▸ Compito breve a
Ricopia alla lettera il passo del testo che parte da "In questa Nowa" e prosegue fino a "e del profitto." compreso.

▸ Testo
CONVERSAZIONI POLACCHE di Norberto Fragiacomo





CONVERSAZIONI POLACCHE

di

Norberto Fragiacomo





Varsavia, dicembre inoltrato.

Altro che “dormitorio”! Il distretto semiperiferico di Wilanów è zona residenziale di lusso: condomini nuovi di zecca con giardini interni e caseggiati ancora in costruzione dominano ampi viali, che si intersecano ad angolo retto. Il traffico è discreto, tutto tace. Negli appartamenti il livello delle finiture è di prim’ordine: le maniglie che ti restavano in mano e le porte refrattarie a chiudersi sono solamente un ricordo, il ricordo di un’epoca aborrita e rimossa. Inutile puntualizzare che i garage rigurgitano di BMW e suv orientali. Se poi dagli attici si scende in strada, complice un ascensore rapidissimo, le sorprese continuano: i negozi sono innumerevoli, quelli di specialità italiane espongono vini di nicchia (il Pignolo e lo Schioppettino, due pregevoli friulani che è raro trovare a Trieste!) e Sassicaia da 240 euro. C’è chi può permetterselo, evidentemente: non certo un dipendente pubblico italiano in viaggio, che pure guadagna molto di più del lavoratore polacco medio (1).


In questa Nowa Huta del regime capitalista non mancano tuttavia le ombre: una è quella gigantesca del centro commerciale (l’ennesimo) che sorgerà di fronte all’antica reggia di Jan Sobieski, nascondendola alla vista. Sono in molti a storcere giustamente il naso, ma è un segno dei tempi: ecco a voi la nuova “Europa” – quella delle lobby e della libera circolazione dei capitali – che sommerge e divora la vecchia. Gli stucchi del palazzo barocco, le effigi del grande sovrano circondato dai suoi ministri e la memoria degli ussari alati non incutono alcun rispetto alla plebaglia arricchita che misura ogni cosa col metro della produttività e del profitto.

▸ Dati del compito

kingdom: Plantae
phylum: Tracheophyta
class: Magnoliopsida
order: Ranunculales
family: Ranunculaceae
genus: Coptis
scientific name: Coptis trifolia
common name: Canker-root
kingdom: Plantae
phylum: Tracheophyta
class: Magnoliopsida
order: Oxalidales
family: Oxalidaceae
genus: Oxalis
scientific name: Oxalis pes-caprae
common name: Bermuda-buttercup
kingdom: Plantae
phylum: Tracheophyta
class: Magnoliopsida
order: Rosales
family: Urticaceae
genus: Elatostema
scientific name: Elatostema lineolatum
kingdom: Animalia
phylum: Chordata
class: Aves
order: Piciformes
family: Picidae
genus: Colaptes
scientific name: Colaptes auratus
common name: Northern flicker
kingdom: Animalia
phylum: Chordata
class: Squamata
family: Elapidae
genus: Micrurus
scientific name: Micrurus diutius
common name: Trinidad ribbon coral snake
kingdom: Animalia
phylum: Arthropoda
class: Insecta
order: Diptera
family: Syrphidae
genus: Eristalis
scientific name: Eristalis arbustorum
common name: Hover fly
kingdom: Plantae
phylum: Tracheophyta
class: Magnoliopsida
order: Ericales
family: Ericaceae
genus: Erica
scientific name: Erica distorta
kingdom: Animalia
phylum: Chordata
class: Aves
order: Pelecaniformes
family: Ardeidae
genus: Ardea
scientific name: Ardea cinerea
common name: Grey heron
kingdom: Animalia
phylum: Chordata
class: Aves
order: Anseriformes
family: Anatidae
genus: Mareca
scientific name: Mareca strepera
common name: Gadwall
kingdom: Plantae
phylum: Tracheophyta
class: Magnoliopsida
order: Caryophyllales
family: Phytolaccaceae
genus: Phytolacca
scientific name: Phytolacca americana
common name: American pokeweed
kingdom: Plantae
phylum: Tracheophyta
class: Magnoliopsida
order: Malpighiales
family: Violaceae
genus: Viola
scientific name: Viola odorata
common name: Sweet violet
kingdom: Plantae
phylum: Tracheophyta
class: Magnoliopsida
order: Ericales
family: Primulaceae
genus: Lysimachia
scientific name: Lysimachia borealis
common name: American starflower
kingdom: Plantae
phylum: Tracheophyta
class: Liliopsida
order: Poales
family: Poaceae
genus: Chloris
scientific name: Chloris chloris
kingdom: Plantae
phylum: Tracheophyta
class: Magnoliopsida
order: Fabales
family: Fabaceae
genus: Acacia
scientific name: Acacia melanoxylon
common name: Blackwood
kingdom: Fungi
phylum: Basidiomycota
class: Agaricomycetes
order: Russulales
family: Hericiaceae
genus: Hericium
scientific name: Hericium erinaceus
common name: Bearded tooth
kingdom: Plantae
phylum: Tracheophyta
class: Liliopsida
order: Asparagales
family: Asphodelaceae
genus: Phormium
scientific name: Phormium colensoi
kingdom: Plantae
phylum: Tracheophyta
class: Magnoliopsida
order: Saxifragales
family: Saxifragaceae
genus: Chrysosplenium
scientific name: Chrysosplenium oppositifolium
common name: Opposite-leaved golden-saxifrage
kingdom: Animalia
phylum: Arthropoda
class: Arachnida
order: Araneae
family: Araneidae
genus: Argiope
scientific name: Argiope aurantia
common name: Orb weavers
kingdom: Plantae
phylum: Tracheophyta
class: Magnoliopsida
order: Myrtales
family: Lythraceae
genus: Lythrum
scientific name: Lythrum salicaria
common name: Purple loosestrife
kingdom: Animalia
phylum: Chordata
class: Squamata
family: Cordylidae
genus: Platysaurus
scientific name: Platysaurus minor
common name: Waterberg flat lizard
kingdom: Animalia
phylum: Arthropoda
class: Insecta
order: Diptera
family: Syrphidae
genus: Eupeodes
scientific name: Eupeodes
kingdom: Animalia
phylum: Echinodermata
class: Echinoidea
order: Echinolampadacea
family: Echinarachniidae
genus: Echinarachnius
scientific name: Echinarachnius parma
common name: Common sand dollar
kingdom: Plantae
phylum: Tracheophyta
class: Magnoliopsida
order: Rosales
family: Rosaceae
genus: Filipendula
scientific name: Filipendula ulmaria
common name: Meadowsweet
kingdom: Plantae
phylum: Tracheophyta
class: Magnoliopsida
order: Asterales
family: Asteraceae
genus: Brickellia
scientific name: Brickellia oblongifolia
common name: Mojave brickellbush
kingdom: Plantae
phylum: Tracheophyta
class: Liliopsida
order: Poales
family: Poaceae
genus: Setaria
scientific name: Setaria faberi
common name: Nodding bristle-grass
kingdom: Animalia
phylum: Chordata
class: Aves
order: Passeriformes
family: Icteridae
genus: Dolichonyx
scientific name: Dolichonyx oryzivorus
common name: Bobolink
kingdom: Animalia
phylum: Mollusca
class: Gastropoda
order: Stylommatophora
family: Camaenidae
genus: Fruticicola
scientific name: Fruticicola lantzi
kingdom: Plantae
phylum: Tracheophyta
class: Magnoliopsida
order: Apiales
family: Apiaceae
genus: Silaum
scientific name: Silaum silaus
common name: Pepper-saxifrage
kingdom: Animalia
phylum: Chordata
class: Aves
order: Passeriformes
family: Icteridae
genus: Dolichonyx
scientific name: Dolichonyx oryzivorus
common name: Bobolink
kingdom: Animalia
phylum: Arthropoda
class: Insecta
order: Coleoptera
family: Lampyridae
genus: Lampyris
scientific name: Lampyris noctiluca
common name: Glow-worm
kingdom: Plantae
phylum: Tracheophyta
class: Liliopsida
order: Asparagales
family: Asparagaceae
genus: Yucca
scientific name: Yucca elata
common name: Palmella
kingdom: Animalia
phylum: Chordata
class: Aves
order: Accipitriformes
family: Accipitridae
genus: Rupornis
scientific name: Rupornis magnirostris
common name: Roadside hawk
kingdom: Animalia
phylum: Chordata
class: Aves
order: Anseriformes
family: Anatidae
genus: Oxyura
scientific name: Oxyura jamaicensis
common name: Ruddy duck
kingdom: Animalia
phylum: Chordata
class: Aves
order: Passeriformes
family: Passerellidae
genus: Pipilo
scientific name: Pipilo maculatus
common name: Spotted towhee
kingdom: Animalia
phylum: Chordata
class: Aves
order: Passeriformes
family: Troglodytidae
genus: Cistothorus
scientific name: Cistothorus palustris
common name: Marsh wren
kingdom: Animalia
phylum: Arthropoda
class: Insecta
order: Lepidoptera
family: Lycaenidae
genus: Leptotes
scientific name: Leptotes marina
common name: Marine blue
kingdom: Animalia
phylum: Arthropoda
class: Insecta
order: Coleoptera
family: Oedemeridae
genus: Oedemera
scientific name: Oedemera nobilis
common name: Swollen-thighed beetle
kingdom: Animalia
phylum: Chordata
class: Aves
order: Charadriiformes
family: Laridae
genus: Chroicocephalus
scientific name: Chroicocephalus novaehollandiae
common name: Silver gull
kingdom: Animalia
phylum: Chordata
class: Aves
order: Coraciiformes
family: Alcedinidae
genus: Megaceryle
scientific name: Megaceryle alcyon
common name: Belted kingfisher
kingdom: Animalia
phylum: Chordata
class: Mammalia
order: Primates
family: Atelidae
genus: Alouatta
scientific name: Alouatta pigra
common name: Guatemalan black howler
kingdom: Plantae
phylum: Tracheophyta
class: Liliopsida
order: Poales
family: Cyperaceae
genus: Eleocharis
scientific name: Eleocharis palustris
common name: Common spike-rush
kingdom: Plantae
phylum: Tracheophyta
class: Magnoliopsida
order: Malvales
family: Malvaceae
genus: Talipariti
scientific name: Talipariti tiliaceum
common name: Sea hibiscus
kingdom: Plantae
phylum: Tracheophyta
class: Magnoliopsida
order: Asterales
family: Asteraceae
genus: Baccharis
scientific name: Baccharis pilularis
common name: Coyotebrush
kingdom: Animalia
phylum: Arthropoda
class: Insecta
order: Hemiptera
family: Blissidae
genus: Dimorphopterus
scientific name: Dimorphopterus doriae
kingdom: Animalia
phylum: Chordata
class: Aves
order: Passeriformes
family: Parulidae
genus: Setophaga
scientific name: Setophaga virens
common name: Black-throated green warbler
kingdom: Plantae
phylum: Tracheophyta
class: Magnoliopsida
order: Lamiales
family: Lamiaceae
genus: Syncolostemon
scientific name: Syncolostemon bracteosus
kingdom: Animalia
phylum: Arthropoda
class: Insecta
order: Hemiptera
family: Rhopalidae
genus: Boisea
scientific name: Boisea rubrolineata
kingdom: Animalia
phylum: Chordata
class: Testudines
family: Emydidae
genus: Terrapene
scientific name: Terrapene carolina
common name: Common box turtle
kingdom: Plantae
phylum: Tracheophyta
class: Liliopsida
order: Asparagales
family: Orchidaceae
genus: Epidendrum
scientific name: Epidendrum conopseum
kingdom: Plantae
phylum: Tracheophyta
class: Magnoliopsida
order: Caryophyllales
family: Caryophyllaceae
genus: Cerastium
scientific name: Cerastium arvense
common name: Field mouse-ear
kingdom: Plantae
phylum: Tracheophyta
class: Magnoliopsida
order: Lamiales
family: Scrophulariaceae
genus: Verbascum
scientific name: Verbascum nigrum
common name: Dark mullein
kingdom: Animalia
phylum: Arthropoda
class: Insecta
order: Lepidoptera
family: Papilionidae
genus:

▸ Compito breve b
Trascrivi in CSV a due colonne, "etichetta" e "valore", i record che vanno dall'inizio fino alla riga con "common name: Northern flicker", inclusa. Ogni riga dei record diventa una riga del CSV; racchiudi tra virgolette il contenuto di ogni colonna e sostituisci gli a capo con spazi.

▸ Risposta completa a
In questa Nowa Huta del regime capitalista non mancano tuttavia le ombre: una è quella gigantesca del centro commerciale (l’ennesimo) che sorgerà di fronte all’antica reggia di Jan Sobieski, nascondendola alla vista. Sono in molti a storcere giustamente il naso, ma è un segno dei tempi: ecco a voi la nuova “Europa” – quella delle lobby e della libera circolazione dei capitali – che sommerge e divora la vecchia. Gli stucchi del palazzo barocco, le effigi del grande sovrano circondato dai suoi ministri e la memoria degli ussari alati non incutono alcun rispetto alla plebaglia arricchita che misura ogni cosa col metro della produttività e del profitto.

▸ Risposta completa b
etichetta,valore
"kingdom:","Plantae"
"phylum:","Tracheophyta"
"class:","Magnoliopsida"
"order:","Ranunculales"
"family:","Ranunculaceae"
"genus:","Coptis"
"scientific name:","Coptis trifolia"
"common name:","Canker-root"
"kingdom:","Plantae"
"phylum:","Tracheophyta"
"class:","Magnoliopsida"
"order:","Oxalidales"
"family:","Oxalidaceae"
"genus:","Oxalis"
"scientific name:","Oxalis pes-caprae"
"common name:","Bermuda-buttercup"
"kingdom:","Plantae"
"phylum:","Tracheophyta"
"class:","Magnoliopsida"
"order:","Rosales"
"family:","Urticaceae"
"genus:","Elatostema"
"scientific name:","Elatostema lineolatum"
"kingdom:","Animalia"
"phylum:","Chordata"
"class:","Aves"
"order:","Piciformes"
"family:","Picidae"
"genus:","Colaptes"
"scientific name:","Colaptes auratus"
"common name:","Northern flicker"